> **Records to process**:
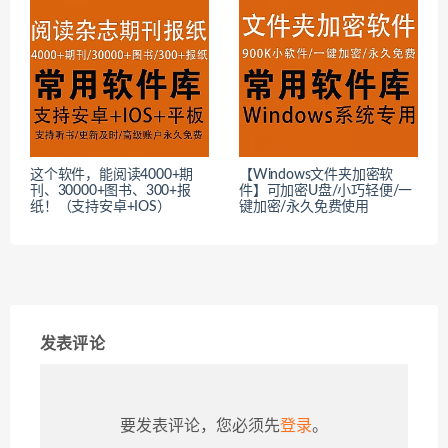
这个软件，能阅读4000+期
【Windows文件夹加密软
刊、30000+图书、300+报
件】可加密U盘/小巧轻便/一
纸！（支持安卓+IOS）
键加密/永久免费使用
发表评论
要发表评论，您必须先
登录
。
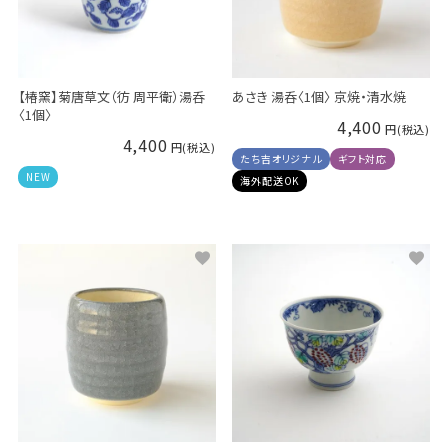
【椿窯】菊唐草文（彷 周平衛）湯呑
あさき 湯呑〈1個〉 京焼・清水焼
〈1個〉
4,400
4,400
たち吉オリジナル
ギフト対応
NEW
海外配送OK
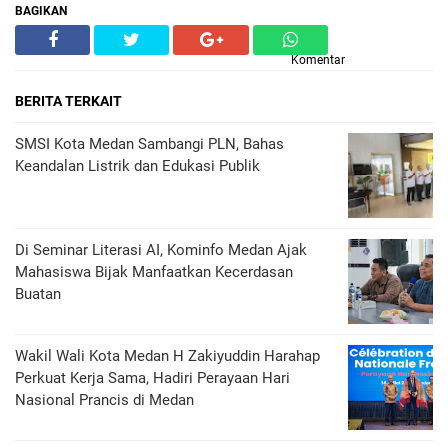
BAGIKAN
Komentar
BERITA TERKAIT
SMSI Kota Medan Sambangi PLN, Bahas
Keandalan Listrik dan Edukasi Publik
Di Seminar Literasi AI, Kominfo Medan Ajak
Mahasiswa Bijak Manfaatkan Kecerdasan
Buatan
Wakil Wali Kota Medan H Zakiyuddin Harahap
Perkuat Kerja Sama, Hadiri Perayaan Hari
Nasional Prancis di Medan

> **Action item**: The copy you return must match the records above exactly, minus any images.

> **Your response**:
这个软件，能阅读4000+期
【Windows文件夹加密软
刊、30000+图书、300+报
件】可加密U盘/小巧轻便/一
纸！（支持安卓+IOS）
键加密/永久免费使用
发表评论
要发表评论，您必须先
登录
。
【椿窯】菊唐草文（彷 周平衛）湯呑
あさき 湯呑〈1個〉 京焼・清水焼
〈1個〉
4,400
4,400
たち吉オリジナル
ギフト対応
NEW
海外配送OK
BAGIKAN
Komentar
BERITA TERKAIT
SMSI Kota Medan Sambangi PLN, Bahas
Keandalan Listrik dan Edukasi Publik
Di Seminar Literasi AI, Kominfo Medan Ajak
Mahasiswa Bijak Manfaatkan Kecerdasan
Buatan
Wakil Wali Kota Medan H Zakiyuddin Harahap
Perkuat Kerja Sama, Hadiri Perayaan Hari
Nasional Prancis di Medan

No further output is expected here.